Maka sangat wajar apabila nilai-nilai tersebut dikuatkan dalam konstitusi pada pasal 33 Undang-Undang Dasar 1945 yakni perekonomian disusun sebagai usaha bersama berdasarkan asas kekeluargaan.

“Yang menjadi pertanyaan, apakah di UU No 1 tahun 2013 tersebut  masih ada membawa semangat filosofi konstitusi itu? Jika masih ada dan sama-sama saling menguatkan terhadap nilai-nilai ekonomi kerakyatan tidak jadi masalah. Tapi jika itu tidak, harus kita pertanyakan,” tandas Agus.
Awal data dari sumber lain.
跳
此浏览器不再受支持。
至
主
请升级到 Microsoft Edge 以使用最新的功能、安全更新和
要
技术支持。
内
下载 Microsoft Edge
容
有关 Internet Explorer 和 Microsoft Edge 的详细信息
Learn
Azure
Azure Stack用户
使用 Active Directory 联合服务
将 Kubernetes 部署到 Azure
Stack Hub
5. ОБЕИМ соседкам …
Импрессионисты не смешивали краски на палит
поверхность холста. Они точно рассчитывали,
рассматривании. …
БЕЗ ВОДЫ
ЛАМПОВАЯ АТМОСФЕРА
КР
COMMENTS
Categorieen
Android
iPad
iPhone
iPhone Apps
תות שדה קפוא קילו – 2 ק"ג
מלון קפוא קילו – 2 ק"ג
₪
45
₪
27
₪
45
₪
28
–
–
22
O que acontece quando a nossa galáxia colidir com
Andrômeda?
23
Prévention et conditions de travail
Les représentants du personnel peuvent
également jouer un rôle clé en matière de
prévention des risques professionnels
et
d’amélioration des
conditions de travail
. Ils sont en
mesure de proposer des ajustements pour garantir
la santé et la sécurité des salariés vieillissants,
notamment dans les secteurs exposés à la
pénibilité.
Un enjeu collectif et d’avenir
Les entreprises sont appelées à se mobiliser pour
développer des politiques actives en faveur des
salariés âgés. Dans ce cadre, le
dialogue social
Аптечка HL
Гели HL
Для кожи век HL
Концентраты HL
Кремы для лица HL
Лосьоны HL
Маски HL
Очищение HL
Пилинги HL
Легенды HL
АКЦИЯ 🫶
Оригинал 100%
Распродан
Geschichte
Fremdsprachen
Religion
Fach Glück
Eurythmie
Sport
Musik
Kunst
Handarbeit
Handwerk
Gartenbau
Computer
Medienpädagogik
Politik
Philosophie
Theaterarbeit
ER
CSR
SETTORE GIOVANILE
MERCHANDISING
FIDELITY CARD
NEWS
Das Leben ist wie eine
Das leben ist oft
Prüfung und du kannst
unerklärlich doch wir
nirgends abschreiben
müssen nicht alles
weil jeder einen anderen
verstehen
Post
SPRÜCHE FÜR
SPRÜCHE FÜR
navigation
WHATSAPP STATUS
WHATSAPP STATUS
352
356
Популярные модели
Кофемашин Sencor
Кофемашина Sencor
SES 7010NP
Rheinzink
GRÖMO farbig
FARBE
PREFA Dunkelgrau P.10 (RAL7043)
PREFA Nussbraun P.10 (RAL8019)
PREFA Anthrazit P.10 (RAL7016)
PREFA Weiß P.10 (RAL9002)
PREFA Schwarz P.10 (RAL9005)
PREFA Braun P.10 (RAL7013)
BTM sebagai sebuah Amal Usaha Muhammadiyah (AUM) disektor keuangan mikro berbasis koperasi syariah selama ini   sudah mampu memberikan kontribusi terhadap perekonomian nasional, hal ini dibuktikan dengan hadirnya BTM-BTM di 4 provinsi yang maju dengan pesat, yakni Jawa Tengah, Jawa Timur, Banten dan Lampung.

Hadirnya BTM tersebut telah memacu lahirnya semangat kewirausahaan di lingkungan Muhammadiyah dalam menumbuhkan sektor riil. Hadirnya BTM, merupakan strategi Muhammadiyah secara ekonomi, dalam menghambat capital outflow  di daerah, karena BTM didirikan di tiap-tiap kantong-kantong ekonomi Muhammadiyah di  daerah. Maka dengan adanya UU LKM, mampukah akselerasi BTM-BTM yang ada selama ini semakin cepat tumbuh dan berkembang.

Karena kita tahu, lanjut Agus Yuliawan, Muhammadiyah dalam Muktamar ke – 47 di Makassar telah mencanangkan ekonomi sebagai pilar ketiga Muhammadiyah  dan begitu juga Majelis Ekonomi dan Kewirausahaan PP Muhammadiyah telah membuat blue print gerakan ekonomi Muhamadiyah.

“Ini artinya,  posisi BTM sangat setrategis dalam mendorong, sekaligus dalam akselerasi menumbuh kembangkan pemberdayaan ekonomi umat, selain peran Jaringan Saudagar Muhammadiyah (JSM) yang kini telah bergerak secara makro bisnis,”paparnya.